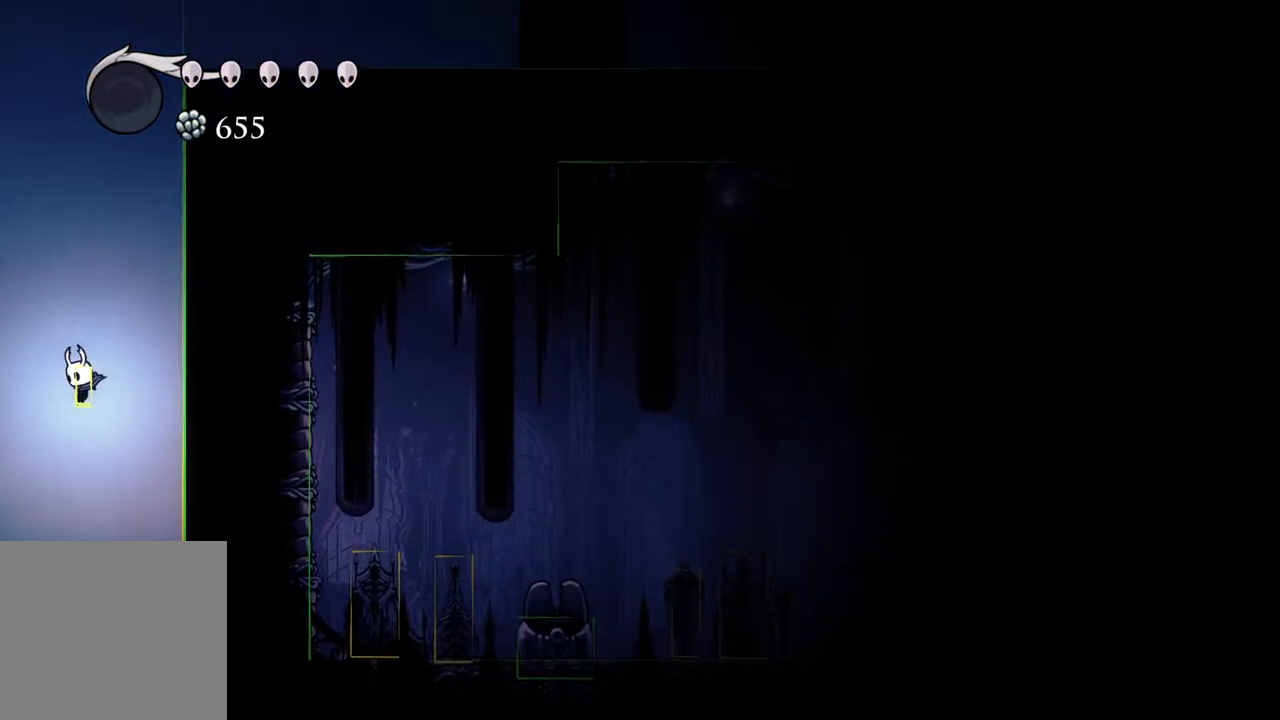
{"buttons": [], "left_stick": "up", "right_stick": "center", "events": []}
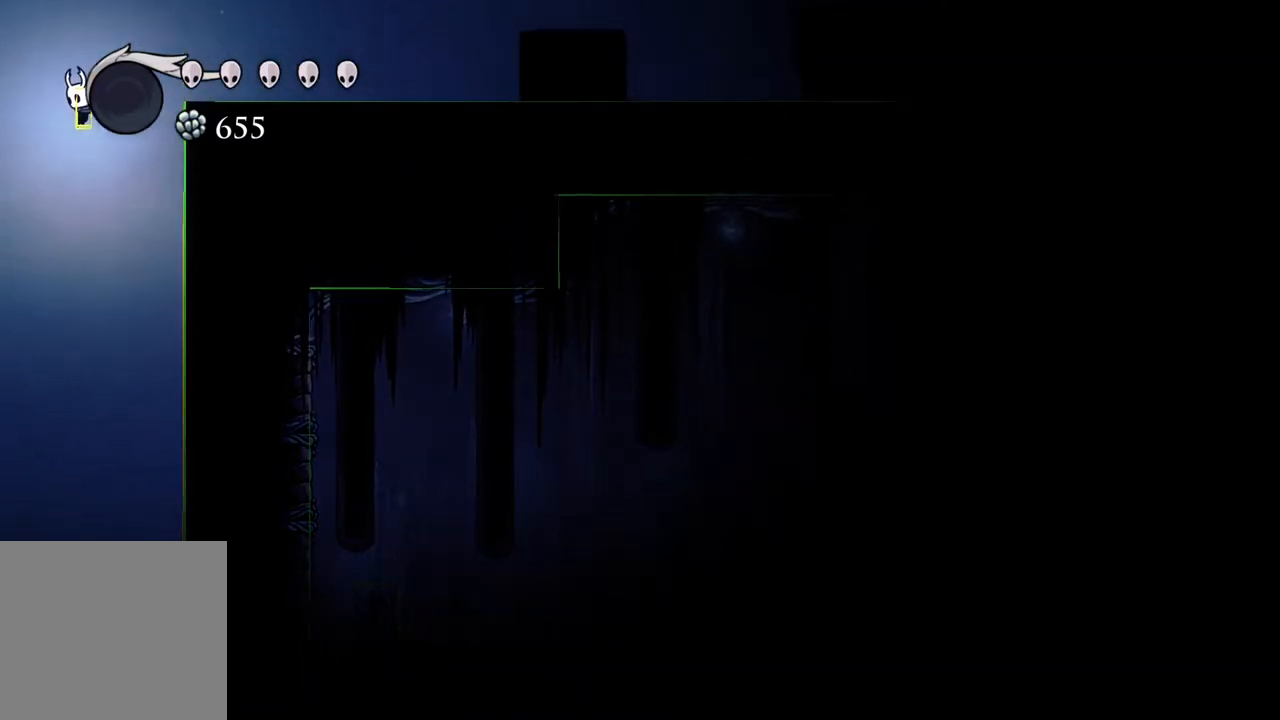
{"buttons": [], "left_stick": "center", "right_stick": "center", "events": [[83, "left_stick", "center"]]}
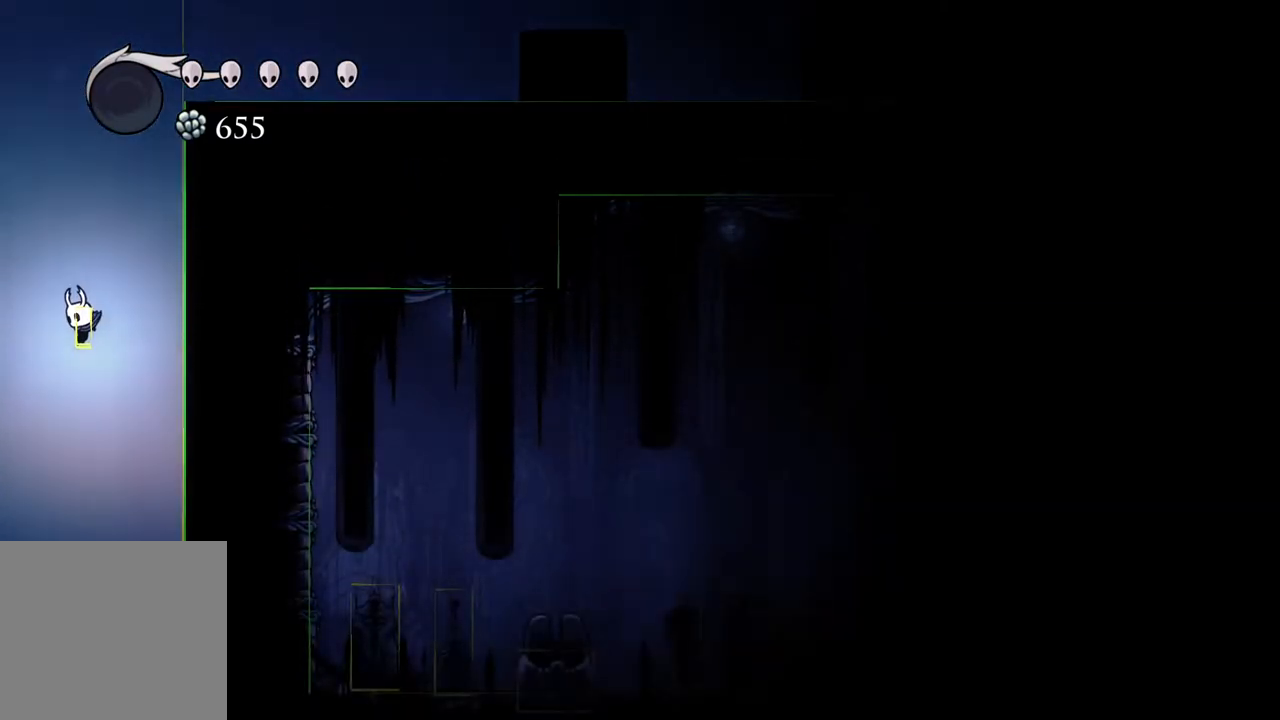
{"buttons": [], "left_stick": "up", "right_stick": "center", "events": [[67, "left_stick", "up"]]}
------------------------------
● **Assignment**
Please retype the listing in full, exactly as given, and skip every image.

● **Result**
{"buttons": [], "left_stick": "up", "right_stick": "center", "events": []}
{"buttons": [], "left_stick": "center", "right_stick": "center", "events": [[83, "left_stick", "center"]]}
{"buttons": [], "left_stick": "up", "right_stick": "center", "events": [[67, "left_stick", "up"]]}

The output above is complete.